Texte fourni =
☆ ☆ ☆
TVA sur marge : suite et fin ?
Le feuilleton de la TVA sur marge applicable à une cession de terrains à bâtir issus d’une division parcellaire de terrains bâtis connaît un nouvel épisode. Retour sur une règle controversée.
Les ventes d’immeubles soumises à TVA relèvent d’une TVA qui peut être calculée soit sur le prix de cession, soit sur la marge, conformément aux règles issues de la réforme de la TVA immobilière de 2010. L’article 268 du Code général des impôts (CGI) prévoit un régime de TVA sur la marge réalisée par le cédant lorsque l’acquisition initiale réalisée par ce dernier n’a pas ouvert droit à déduction de TVA, applicable de plein droit pour les cessions de terrains à bâtir et sur option sur les cessions d’immeubles achevés depuis plus de 5 ans. La règle nationale correspond à la transposition en droit interne de l’article 392 de la directive communautaire du 28 novembre 2006 relative au système commun de TVA, qui prévoit que les États membres peuvent choisir que, pour les livraisons de bâtiments et de terrains à bâtir achetés en vue de la revente par un assujetti qui n’a pas eu droit à déduction à l’occasion de l’acquisition, la base d’imposition est constituée par la différence entre le prix de vente et le prix d’achat, ce qui a été le cas de la France.
Ainsi, pour la livraison d’un terrain à bâtir, si l’acquisition par le cédant n’a pas ouvert droit à déduction de la taxe sur la valeur ajoutée, la base d’imposition est constituée par la différence entre le prix exprimé avec les charges qui s’y ajoutent et soit les sommes que le cédant a versées, à quelque titre que ce soit, pour l’acquisition du terrain, soit la valeur nominale des actions ou parts qu’il a reçues en contrepartie des apports en nature effectués.
Cependant le champ d’application de ce régime dérogatoire de la TVA sur marge comporte un certain nombre d’incertitudes. Et les cessions de terrains à bâtir concentrent un grand nombre de ces difficultés. Ce sujet a donné lieu ces dernières années un grand nombre de prises de position divergentes. Le Conseil d’État (CE, 3e et 8e ch. réun., 11 oct. 2022, n° 464561) vient de confirmer que le régime de la TVA sur marge n’était pas applicable à une cession de terrains à bâtir issus de la division parcellaire de terrains bâtis.
☆ ☆ ☆
Données fournies =
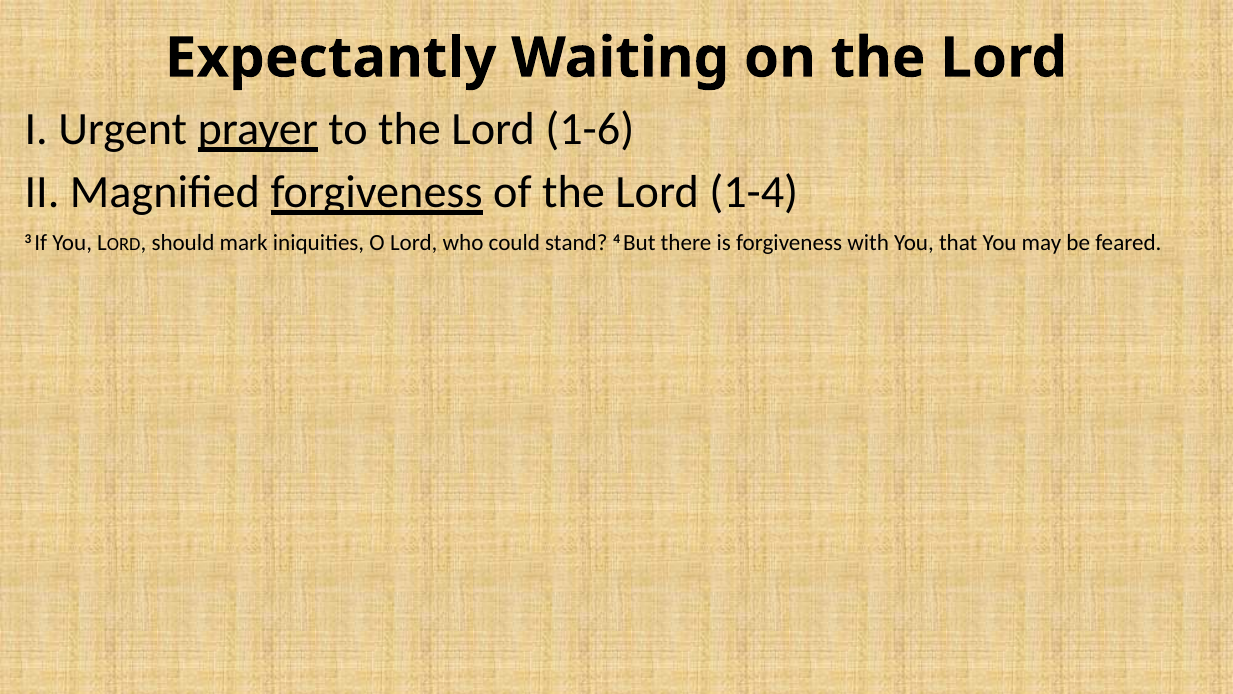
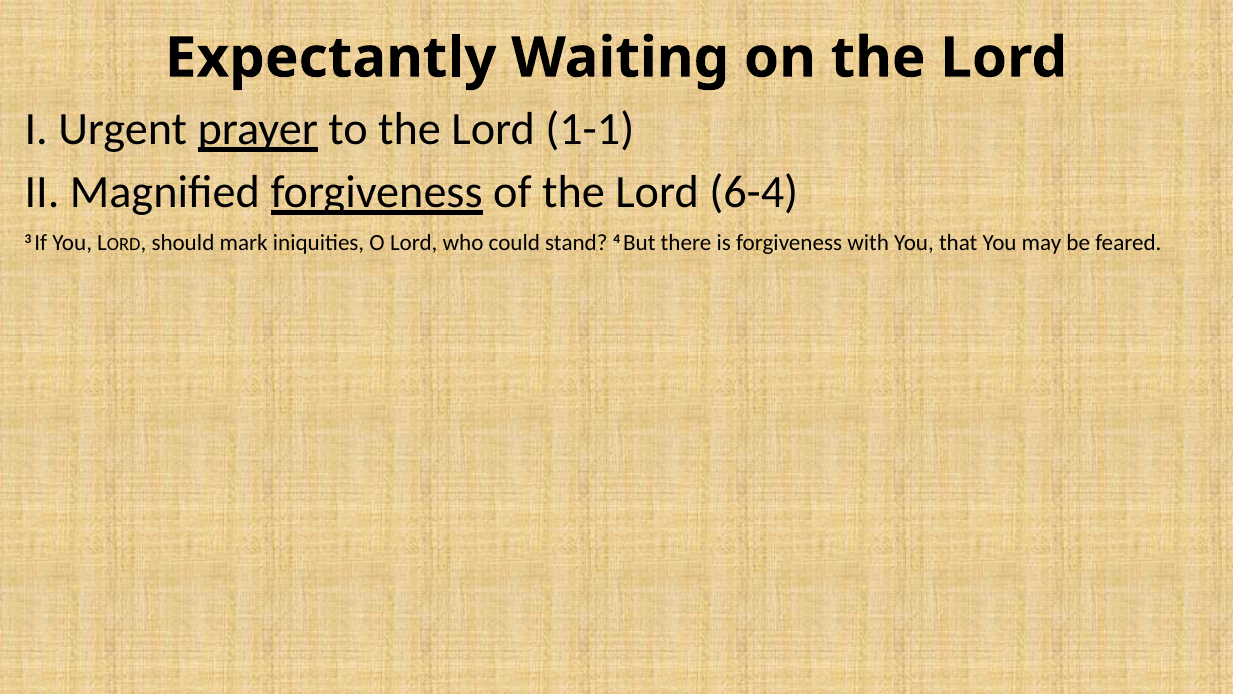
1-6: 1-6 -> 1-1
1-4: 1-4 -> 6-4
☆ ☆ ☆
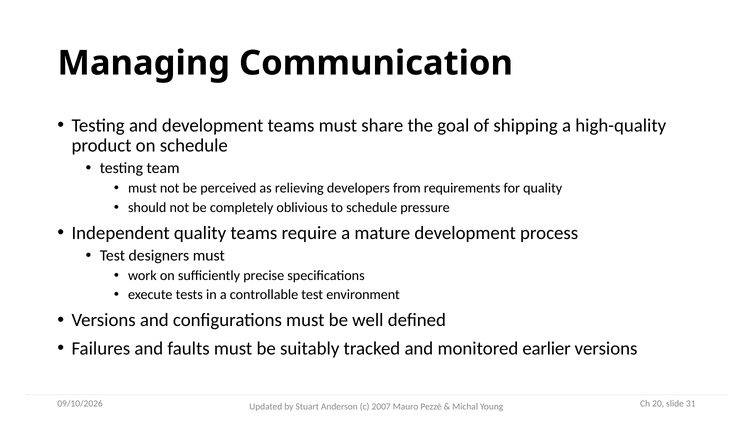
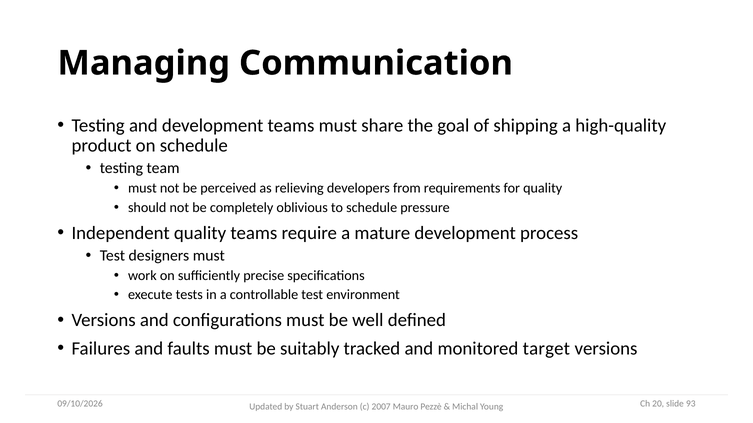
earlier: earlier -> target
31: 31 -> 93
☆ ☆ ☆
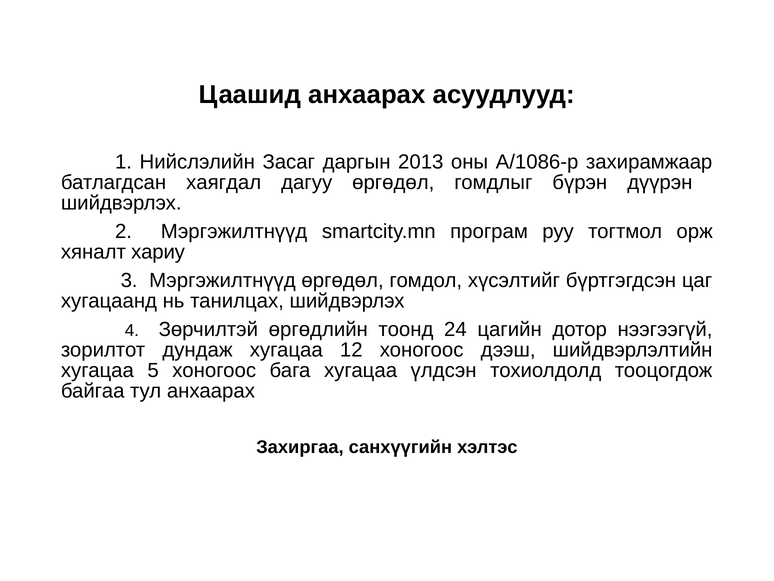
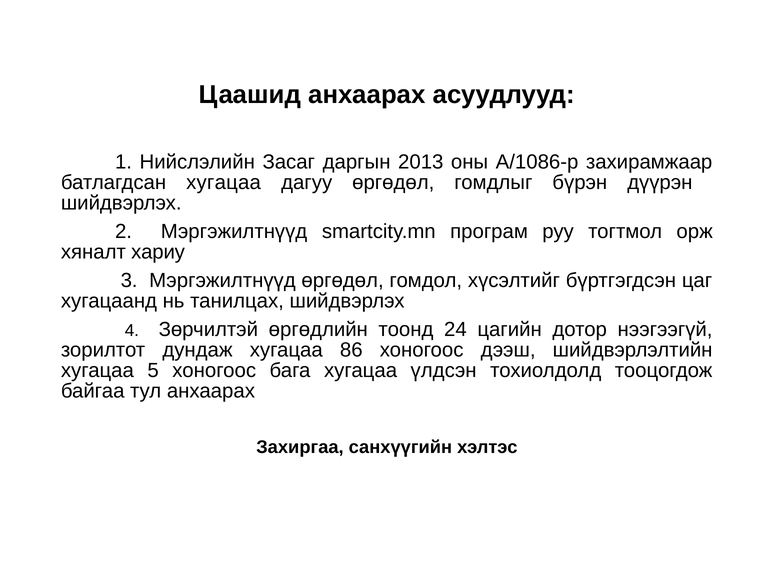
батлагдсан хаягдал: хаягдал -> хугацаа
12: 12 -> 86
☆ ☆ ☆
Travail demandé =
**1.** Répondez aux questions suivantes d'après le texte sur la TVA sur marge :
(a) Quel article du Code général des impôts prévoit le régime de TVA sur la marge ?
(b) De quelle date est la directive communautaire relative au système commun de TVA ?
(c) Quelle juridiction a confirmé, et à quelle date, que ce régime ne s'appliquait pas à une cession de terrains à bâtir issus de la division parcellaire de terrains bâtis ?
**2.** Extrayez du texte sur la TVA sur marge le passage situé entre « Cependant le champ » et « de terrains bâtis. », ces deux segments compris.
Les données fournies sont sans rapport avec le texte sur la TVA sur marge.

Exercice corrigé =
**1.**
(a) L'article 268 du Code général des impôts.
(b) Du 28 novembre 2006.
(c) Le Conseil d'État, le 11 octobre 2022.

**2.**
Cependant le champ d’application de ce régime dérogatoire de la TVA sur marge comporte un certain nombre d’incertitudes. Et les cessions de terrains à bâtir concentrent un grand nombre de ces difficultés. Ce sujet a donné lieu ces dernières années un grand nombre de prises de position divergentes. Le Conseil d’État (CE, 3e et 8e ch. réun., 11 oct. 2022, n° 464561) vient de confirmer que le régime de la TVA sur marge n’était pas applicable à une cession de terrains à bâtir issus de la division parcellaire de terrains bâtis.